Magnetic Microcalorimeter Gamma Detectors for High-Accuracy Nuclear Decay Data

Year
2018
Author(s)
Stephan Friedrich - Lawrence Livermore National Laboratory
R. Cantor - Star Cryoelectronics
Geon-Bo Kim - Lawrence Livermore National Laboratory
Abstract
Magnetic microcalorimeters (MMCs) are low-energy gamma-ray detectors with ultra-high energy resolution that are operated at temperatures below 50 mK. They use metallic Au absorbers and paramagnetic Ag:Er sensors to measure gamma-ray energies from an increase in detector temperature.

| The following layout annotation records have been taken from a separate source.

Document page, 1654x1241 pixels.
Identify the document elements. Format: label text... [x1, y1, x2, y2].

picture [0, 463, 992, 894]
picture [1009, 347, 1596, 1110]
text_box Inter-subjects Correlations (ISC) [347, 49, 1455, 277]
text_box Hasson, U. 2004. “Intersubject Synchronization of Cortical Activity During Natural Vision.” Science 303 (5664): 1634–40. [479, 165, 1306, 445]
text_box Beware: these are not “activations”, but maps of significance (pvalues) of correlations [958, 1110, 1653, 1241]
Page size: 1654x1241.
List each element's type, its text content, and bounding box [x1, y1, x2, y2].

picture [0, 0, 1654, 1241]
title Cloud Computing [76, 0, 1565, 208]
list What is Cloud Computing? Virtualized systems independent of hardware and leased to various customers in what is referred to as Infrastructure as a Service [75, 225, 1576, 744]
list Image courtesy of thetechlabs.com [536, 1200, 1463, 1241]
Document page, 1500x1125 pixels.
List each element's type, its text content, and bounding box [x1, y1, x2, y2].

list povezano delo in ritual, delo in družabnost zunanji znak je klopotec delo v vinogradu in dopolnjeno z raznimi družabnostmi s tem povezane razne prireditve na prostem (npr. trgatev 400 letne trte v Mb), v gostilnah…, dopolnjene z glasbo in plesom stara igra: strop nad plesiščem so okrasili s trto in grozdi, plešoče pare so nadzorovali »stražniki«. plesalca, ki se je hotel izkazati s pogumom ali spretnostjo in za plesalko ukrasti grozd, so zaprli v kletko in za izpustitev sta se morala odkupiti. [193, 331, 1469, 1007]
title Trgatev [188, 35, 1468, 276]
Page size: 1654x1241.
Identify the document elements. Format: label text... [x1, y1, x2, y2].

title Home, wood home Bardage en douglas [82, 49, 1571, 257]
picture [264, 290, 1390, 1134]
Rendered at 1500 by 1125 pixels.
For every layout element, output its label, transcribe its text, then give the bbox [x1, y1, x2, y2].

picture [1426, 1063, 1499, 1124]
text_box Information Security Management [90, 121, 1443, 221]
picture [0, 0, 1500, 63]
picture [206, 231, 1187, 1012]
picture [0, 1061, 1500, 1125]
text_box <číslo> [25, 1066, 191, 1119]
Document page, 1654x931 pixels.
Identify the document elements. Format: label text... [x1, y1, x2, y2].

Ultra-low temperatures are made accessible to non-expert users with “dry” dilution refrigerators that replace the traditional liquid N2 and He pre-cooling with a mechanically cooled pulse-tube refrigerator. Our MMC gamma detectors have achieved an energy resolution below 40 eV FWHM at 60 keV, and they have a uniform and reproducible response function that allows adding spectra from different detector pixels without loss in energy resolution. These properties make MMCs well-suited to re-measure nuclear decay data with increased precision and smaller systematic errors to increase the accuracy of non-destructive assays (NDA). We present recent MMC gamma-ray spectra of Th-234 to show how MMCs can resolve lines that are relevant for NDA analysis and that overlap in Ge spectra. We also discuss the accuracy that MMCs can achieve for nuclear decay data with an emphasis on gamma-ray energies and intensity ratios that current NDA codes are based on.